Last week, I took another (more informed) shot at exploring the relationship between comorbidity and mortality among MERS cases – both during this spring’s outbreak and prior to it. I ended the post by promising further insight into two potential confounders – age & sex. We’ll start our discussion on age here today… But I present the following information with a very important caveat. Earlier this week, 113 previously unannounced cases (and 92 deaths) were added to the KSA MERS tally – but we don’t know much about them yet. Because of this, I couldn’t include these newly reported cases in the analysis below; when we learn more about them, I’ll revisit and revise as necessary. The situation is constantly changing and what we think we know now may be flipped on its head come the morning!
With this in mind, let’s now take a closer look at the age distribution of MERS cases in KSA, as well as how age interacts with comorbidity and mortality:
From these charts, a couple of general trends jump out immediately (based off of the sample represented):
1. The older a person is, the higher his/her chance of dying from MERS*.
2. Likewise, the younger a person is, the less likely he/she is to have comorbidities*.
3. Youth (≤18 years old) are largely under-represented; this is especially the case for children under 5.
Observations 1 & 2 aren’t really that unusual; they make sense intuitively**. However, Observation 3 is perplexing… Children under 5 get sick often due to their still-under-developed immune systems… And because they’re constantly putting things in their eyes, ears, and mouths that they really shouldn’t be. This is particularly relevant in the context of acute respiratory infections (ARIs), which remain the leading cause of illness and death among children in this age group – worldwide… Now, given that MERS is a respiratory infection – and that nearly a third of the Saudi population is under the age of 14 and more than 10% are under the age of 5 – shouldn’t we be seeing a much larger number of cases in young children..?

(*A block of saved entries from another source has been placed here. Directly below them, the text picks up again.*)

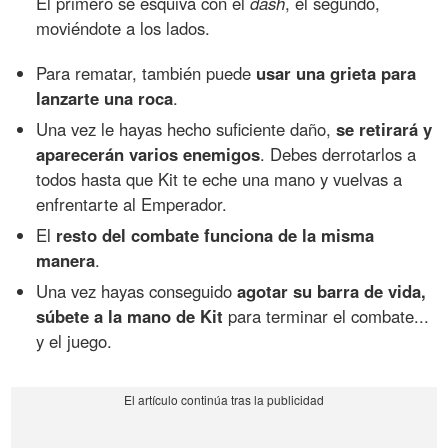
El primero se esquiva con el
dash
, el segundo,
moviéndote a los lados.
Para rematar, también puede
usar una grieta para
lanzarte una roca
.
Una vez le hayas hecho suficiente daño,
se retirará y
aparecerán varios enemigos
. Debes derrotarlos a
todos hasta que Kit te eche una mano y vuelvas a
enfrentarte al Emperador.
El
resto del combate funciona de la misma
manera
.
Una vez hayas conseguido
agotar su barra de vida,
súbete a la mano de Kit
para terminar el combate...
y el juego.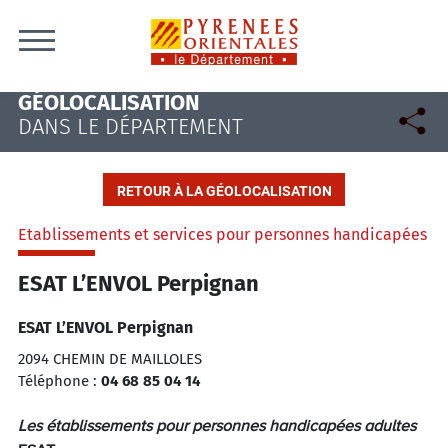
Skip to content
GÉOLOCALISATION
DANS LE DÉPARTEMENT
RETOUR À LA GÉOLOCALISATION
Etablissements et services pour personnes handicapées
ESAT L’ENVOL Perpignan
ESAT L’ENVOL Perpignan
2094 CHEMIN DE MAILLOLES
Téléphone :
04 68 85 04 14
Les établissements pour personnes handicapées adultes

Though they may not be herding camels and working in hospitals, I find it hard to believe that only 4 children under 5 have contracted MERS so far in Saudi Arabia. After all, the middle-aged and elderly individuals who have made up the bulk of reported KSA MERS cases thus far would have inevitably exposed the young people in their homes to MERS-CoV before receiving treatment… And as it stands, there exists no sound mechanistic explanation for why young children may be protected from contracting the virus^. So for the time being, the question isn’t whether or not there are more cases under 5, but rather – where are they?

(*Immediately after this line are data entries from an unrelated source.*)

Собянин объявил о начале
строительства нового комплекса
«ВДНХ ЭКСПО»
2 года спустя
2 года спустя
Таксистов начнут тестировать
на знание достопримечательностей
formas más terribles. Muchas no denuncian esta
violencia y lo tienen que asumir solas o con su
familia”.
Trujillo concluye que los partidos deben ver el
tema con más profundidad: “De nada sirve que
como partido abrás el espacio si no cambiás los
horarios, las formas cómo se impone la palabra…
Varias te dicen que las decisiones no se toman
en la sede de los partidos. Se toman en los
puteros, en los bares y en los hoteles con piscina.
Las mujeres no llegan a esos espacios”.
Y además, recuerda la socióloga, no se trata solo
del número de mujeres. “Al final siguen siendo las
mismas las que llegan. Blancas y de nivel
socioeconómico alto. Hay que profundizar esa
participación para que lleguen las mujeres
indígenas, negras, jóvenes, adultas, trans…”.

…I guess we’ll just have to wait and find out^^.
*Of the 4 children under 5 that have been reported as KSA MERS cases, 2 had comorbidities; 1 of these children died, but the second death occurred in an infant who was otherwise healthy (2 deaths total). At 50% each, the fatality and comorbidity rates are quite high; however, because there are only 4 cases in this group, the impact of comorbidity on mortality in children under 5 is inconclusive.
**This said, if the age distribution today is substantially different from what it was a year ago, it would have serious implications on how the impact of comorbidity on mortality has changed over time. I’ll explore this in depth at a later date. Check back soon!
^However, because children have less developed immune systems, their immune reactions may not be as strong against MERS-CoV infection… Resulting in asymptomatic and mild cases that would likely go undetected.
^^In the past, SARS has also demonstrated an unusually low rate of detections in children. However, a well-established mechanism for why this might be the case has yet to surface in the literature. The way I see it, SARS and MERS are anomalous when compared against other ARIs in children under 5.